“En habiendo arroz, aunque no haya Dios”, decía el montubio de antes, según Enrique Gil Gilbert. Los pueblos aguantan mucho, pero no aguantan sin comer. Por eso, lo primero que los economistas del Gobierno deberían averiguar es cómo nos aseguramos de que en los próximos días de sangre, sudor y lágrimas, no se produzca al menos una carestía dramática de alimentos.
Rafael Correa, simplista como es, tiene soluciones sencillas. En el caso de la península de Santa Elena recomienda expropiar las tierras improductivas de los pelucones. Una medida así, desde luego, no se la debe descartar; pero no es por allí por donde hay que comenzar el debate. La pregunta es por qué, disponiendo de tanto apoyo estatal –encarnado en la colosal obra de Cedegé– las tierras de la Península no florecen. Hasta hace poco era frecuente responder que los propietarios de esas tierras son comuneros que no tienen vocación para la agricultura y, concomitantemente, que el precio del agua es demasiado alto. Pues bien, algo de todo eso podría ser falso.

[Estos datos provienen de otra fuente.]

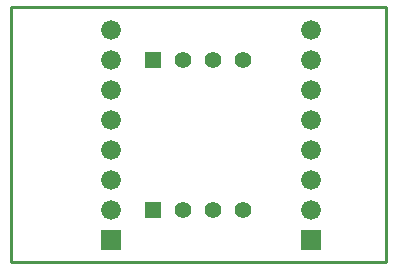
<source format=gbs>
G04 (created by PCBNEW-RS274X (20100406 SVN-R2509)-final) date Tue 04 May 2010 02:57:58 PM PDT*
G01*
G70*
G90*
%MOIN*%
G04 Gerber Fmt 3.4, Leading zero omitted, Abs format*
%FSLAX34Y34*%
G04 APERTURE LIST*
%ADD10C,0.001000*%
%ADD11C,0.009000*%
%ADD12R,0.066000X0.066000*%
%ADD13C,0.066000*%
%ADD14R,0.056000X0.056000*%
%ADD15C,0.056000*%
G04 APERTURE END LIST*
G54D10*
G54D11*
X64750Y-36750D02*
X52250Y-36750D01*
X64750Y-45250D02*
X64750Y-36750D01*
X52250Y-45250D02*
X64750Y-45250D01*
X52250Y-36750D02*
X52250Y-45250D01*
G54D12*
X62250Y-44500D03*
G54D13*
X62250Y-43500D03*
X62250Y-42500D03*
X62250Y-41500D03*
X62250Y-40500D03*
X62250Y-39500D03*
X62250Y-38500D03*
X62250Y-37500D03*
G54D12*
X55600Y-44500D03*
G54D13*
X55600Y-43500D03*
X55600Y-42500D03*
X55600Y-41500D03*
X55600Y-40500D03*
X55600Y-39500D03*
X55600Y-38500D03*
X55600Y-37500D03*
G54D14*
X57000Y-43500D03*
G54D15*
X58000Y-43500D03*
X59000Y-43500D03*
X60000Y-43500D03*
G54D14*
X57000Y-38500D03*
G54D15*
X58000Y-38500D03*
X59000Y-38500D03*
X60000Y-38500D03*
M02*

</source>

Resulta que un importante porcentaje de tierras cambió de dueño y existe ya un sector de propietarios privados, la mayoría de los cuales tampoco producen.
Asimismo, recientemente se rebajó el precio del agua, y nada; no hubo por eso un movimiento importante de capitales productivos hacia la zona. Una opinión extendida es que en la Península es mejor negocio especular con la tierra que ponerla a producir.
Para modificar todo esto será indispensable en el futuro una colaboración mucho más estrecha entre estado, productores privados y universidad.
El Estado deberá intervenir urgentemente porque estudios recientes de gente vinculada a la Espol recomiendan reorientar los programas de riego de la Cedegé e incorporar técnicas locales (como las albarranas), ya que de otro modo el proyecto en su conjunto seguirá sin ser rentable.
Paralelamente habrá que resolver el problema de la propiedad de la tierra, que le preocupa al Presidente, ahuyentando al especulador y poniendo énfasis en generar la mayor cantidad de empleo posible, sacrificando cualquier otra prioridad (excepto, por supuesto, la de que sea un proyecto rentable). El objetivo debería ser que contemos allí con un sector muy numeroso de agricultores de clase media, propietarios y jornaleros, que además de proveer bienes al mercado interno, demanden asimismo productos y servicios industriales a Guayaquil y otras ciudades de la zona.
La seguridad alimentaria no pasa solo por producir alimentos sino por conseguir que los que consumen esos alimentos movilicen a su vez la economía.
Por último, la presencia de la universidad será imprescindible, porque para desarrollar la Península se requerirá de tecnologías que no las podremos comprar todas en el extranjero ya que los recursos no alcanzarían, y parte al menos tendremos que crearlas localmente.
Como ven, un proyecto económico y social de esos que deberían encantarle a la izquierda de la Revolución Ciudadana. En dos años, mucho de esto ya hubiese podido avanzar. ¿Pero qué están haciendo ahora para conseguirlo, aparte de inscribirse como candidatos para terciar en las primarias de Alianza PAIS? Nada. El arribismo ya es de todos.